Some Low-Carb Vegetables

  • Broccoli

  • Cauliflower

  • Spinach

  • Tomatoes

  • Kale

  • Brussels sprouts

  • Cabbage

  • Swiss chard

  • Lettuce

  • Tomato

  • Capcicum

  • Cucumber

Don’t be afraid to load your plate with these low-carb vegetables. You can eat massive amounts of them without going over 20–50 net carbs per day.

A diet based mostly on protein and vegetables contains all the fibre, vitamins and minerals you need to be healthy.

 

Fat Sources

  • Olive oil

  • Coconut oil

  • Avocado oil

  • Butter

Eat 2–3 meals per day. If you find yourself hungry in the afternoon, add a 4th snack meal.

Don’t be afraid of eating good fat, as trying to do both low-carb AND low-fat at the same time is a recipe for failure. It will make you feel miserable and abandon the plan.

For advice on how you can put together your meals, check in for a personal consultation which gives you access to The HOTBody Guide with over 55 HOT tips and meal ideas.

 

SUMMARY

Assemble each meal out of a protein source, a fat source and low-carb vegetables. This will put you in the 20–50 gram carb range and significantly lower your hunger levels.

 

3. Lift Weights 3 Times Per Week

 

You don't need to exercise initially to lose weight on the HOTBody plan, but it is highly recommended.

The best option is to incorporate resistance training at home or go to the gym 3–4 times a week. Do a warm-up and lift some weights. If you're new to the gym, ask a trainer for some advice.

By lifting weights, you will build muscle strength and tone, burn lots of calories and prevent your metabolism from slowing down, which can be a common side effect of losing weight.
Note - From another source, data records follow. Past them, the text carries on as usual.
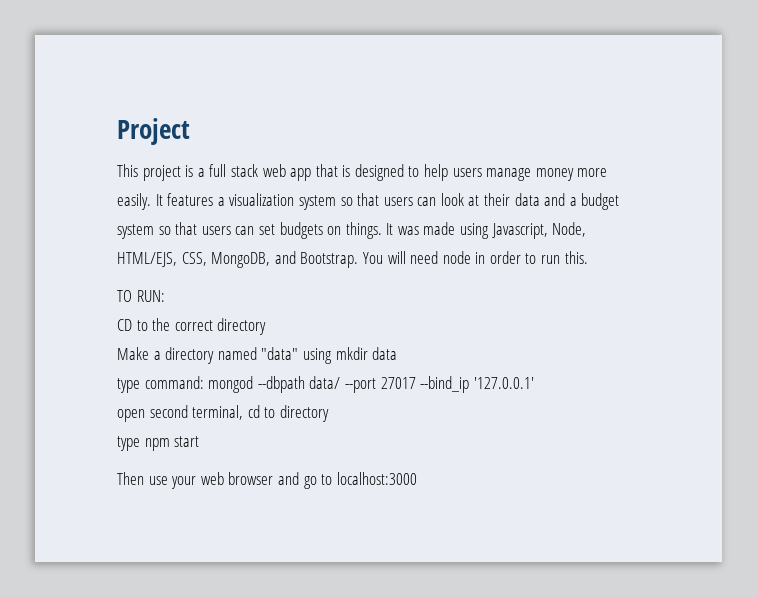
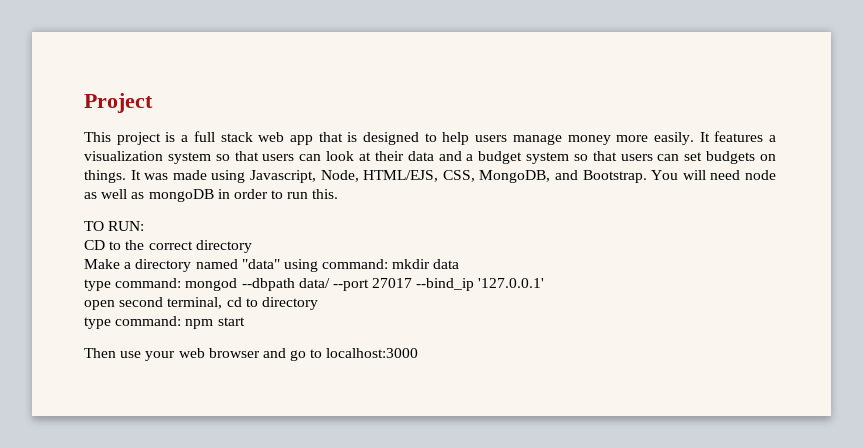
(471, 257) none -> [84,189,214,202] as well as mongoDB
(332, 356) none -> [322,259,389,269] command:
(140, 443) none -> [115,316,182,326] command:

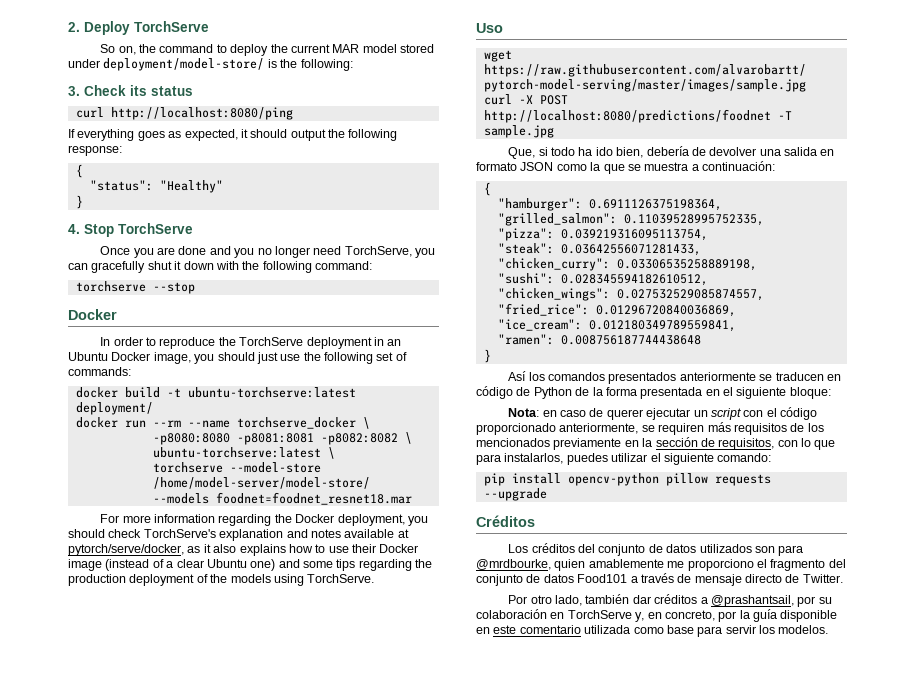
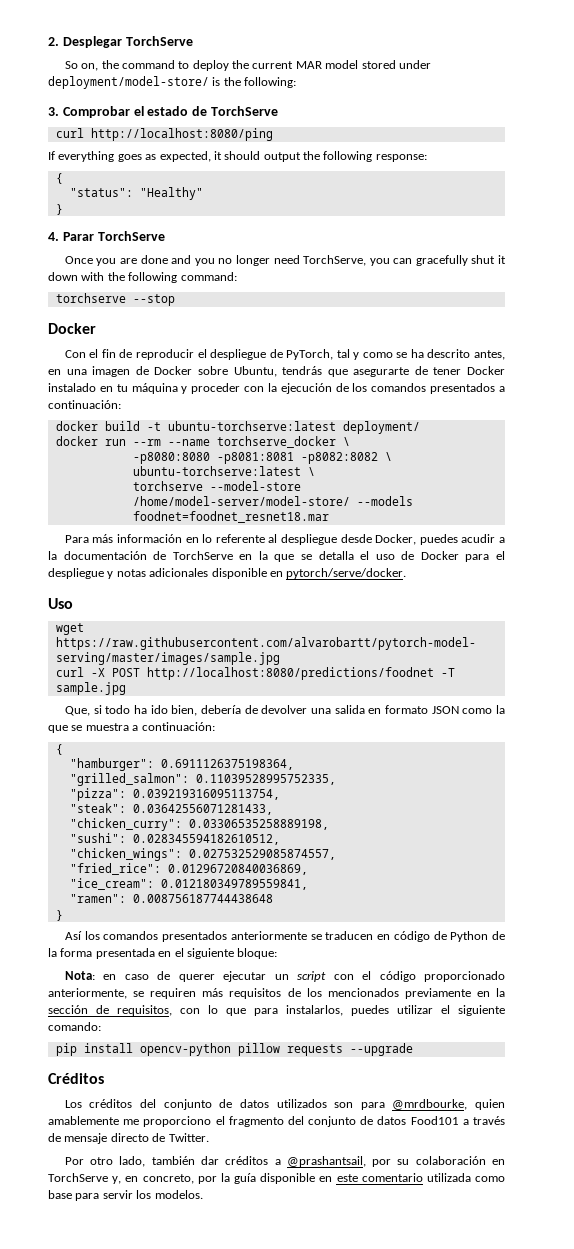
[84,21,130,35] Deploy -> [62,36,122,48] Desplegar
[84,85,193,96] Check its status -> [62,106,278,118] Comprobar el estado de TorchServe
[84,224,114,237] Stop -> [62,232,94,241] Parar
[100,337,402,349] [68,352,407,364] [68,367,131,376] In order to reproduce the TorchServe deployment in an Ubuntu Docker image, you should just use the following set of commands: -> [64,349,505,360] [48,366,505,377] [48,383,506,394] [48,400,121,409] Con el fin de reproducir el despliegue de PyTorch, tal y como se ha descrito antes, en una imagen de Docker sobre Ubuntu, tendrás que asegurarte de tener Docker instalado en tu máquina y proceder con la ejecución de los comandos presentados a continuación:
[100,514,428,526] [68,529,409,541] [68,544,419,556] [68,559,433,571] [68,574,375,586] For more information regarding the Docker deployment, you should check TorchServe's explanation and notes available at pytorch/serve/docker, as it also explains how to use their Docker image (instead of a clear Ubuntu one) and some tips regarding the production deployment of the models using TorchServe. -> [64,534,505,545] [48,551,505,562] [48,568,407,579] Para más información en lo referente al despliegue desde Docker, puedes acudir a la documentación de TorchServe en la que se detalla el uso de Docker para el despliegue y notas adicionales disponible en pytorch/serve/docker.

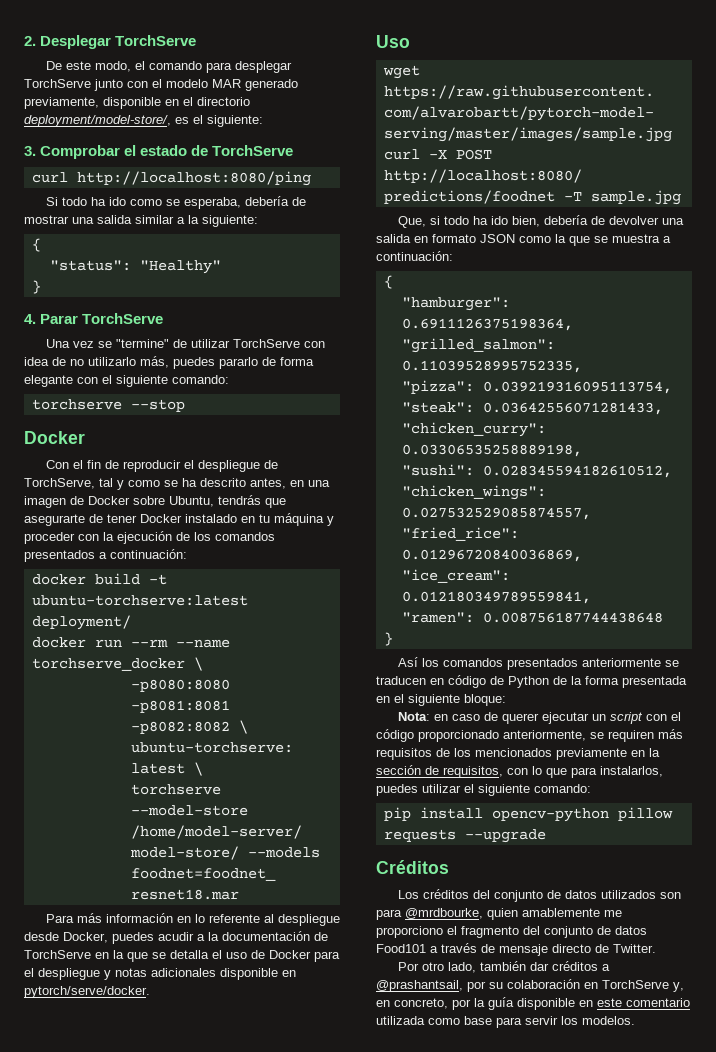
[64,60,431,71] [48,76,297,89] So on, the command to deploy the current MAR model stored under deployment/model-store/ is the following: -> [45,61,292,73] [24,79,298,91] [24,97,250,109] [24,115,263,127] De este modo, el comando para desplegar TorchServe junto con el modelo MAR generado previamente, disponible en el directorio deployment/model-store/, es el siguiente:
[48,151,427,162] If everything goes as expected, it should output the following response: -> [45,196,306,209] [24,215,258,227] Si todo ha ido como se esperaba, debería de mostrar una salida similar a la siguiente:
[64,255,507,266] [48,272,237,283] Once you are done and you no longer need TorchServe, you can gracefully shut it down with the following command: -> [45,339,325,348] [24,356,314,369] [24,375,229,387] Una vez se "termine" de utilizar TorchServe con idea de no utilizarlo más, puedes pararlo de forma elegante con el siguiente comando:
[286,349,334,360] PyTorch, -> [24,478,95,489] TorchServe,

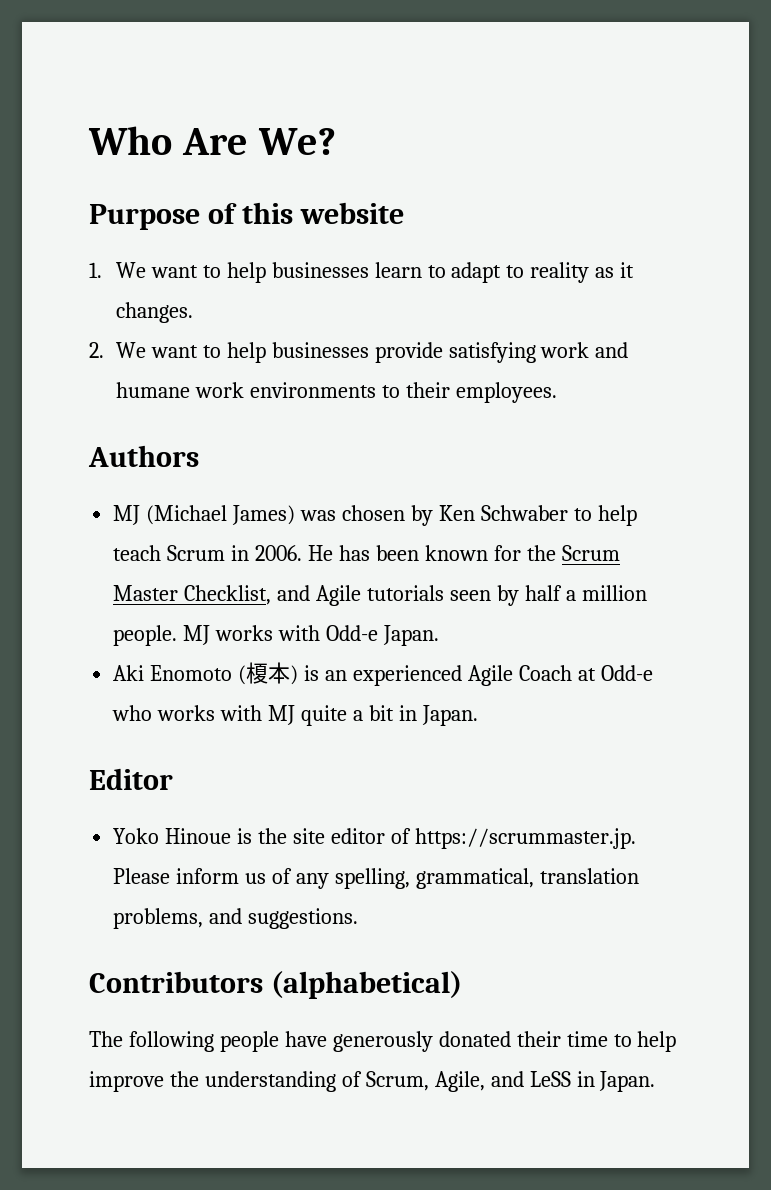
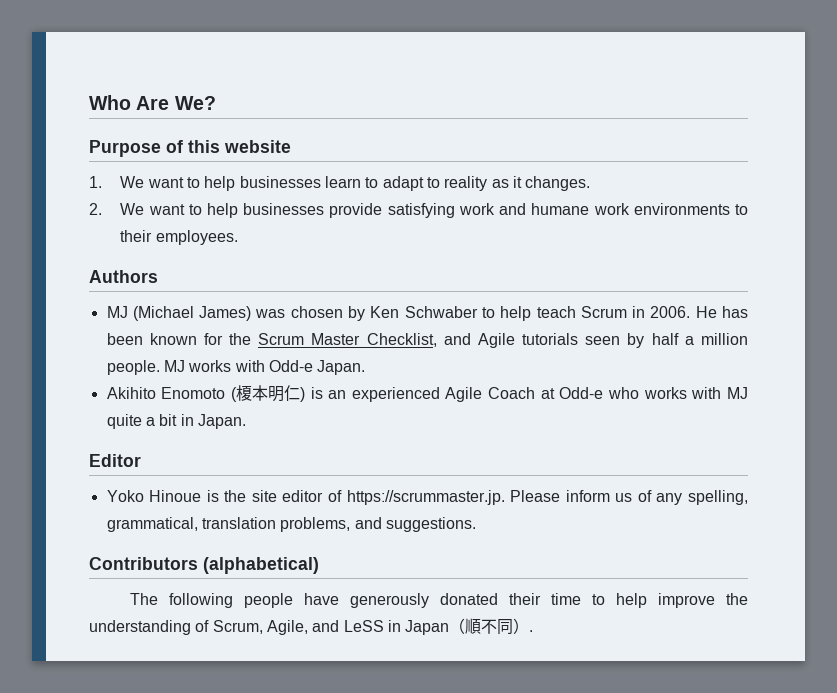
[113,665,145,681] Aki -> [106,387,156,399] Akihito
(291, 673) none -> [267,385,300,402] 明仁
[599,1071,656,1092] Japan. -> [405,618,534,635] Japan（順不同）.

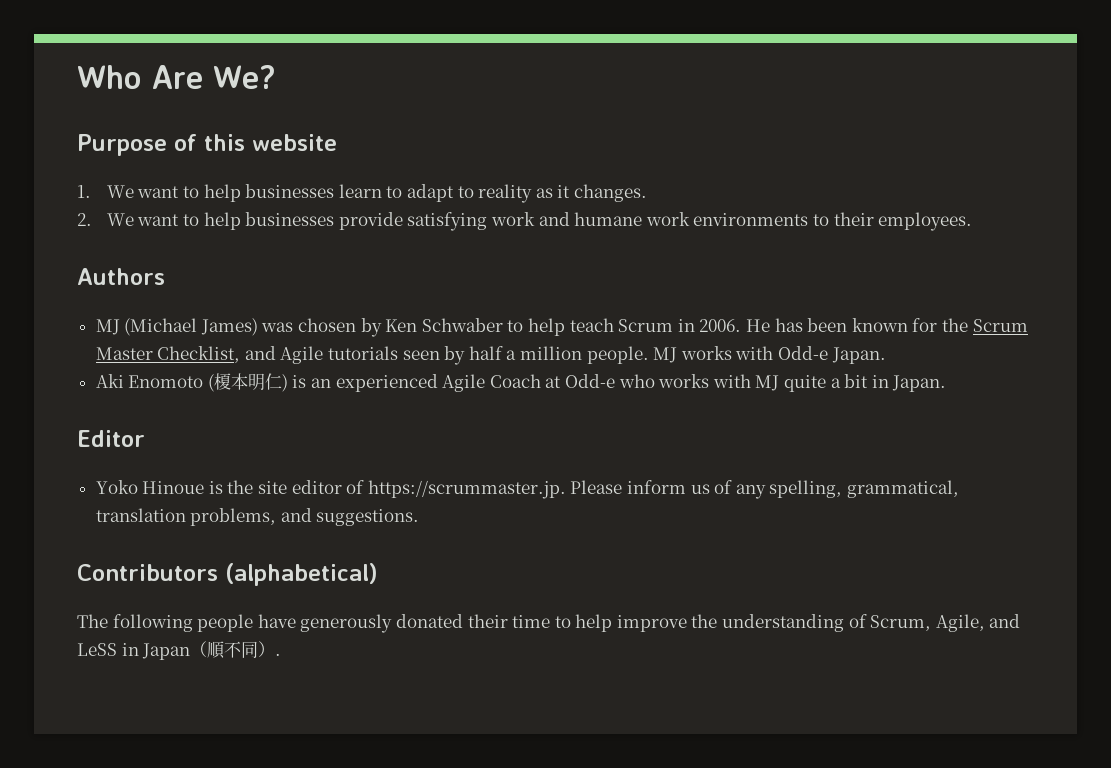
[106,387,156,399] Akihito -> [95,374,124,388] Aki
Studies on low-carb diets with the correct amount of protein show that you can gain muscle while losing significant amounts of body fat.

If  lifting weights is not an option for you, then doing some cardio workouts like walking, jogging, running, cycling or aqua classes and swimming will be very beneficial.

 

SUMMARY

It is best to do some sort of resistance training like weight lifting. If that is not an option, cardio workouts are also effective.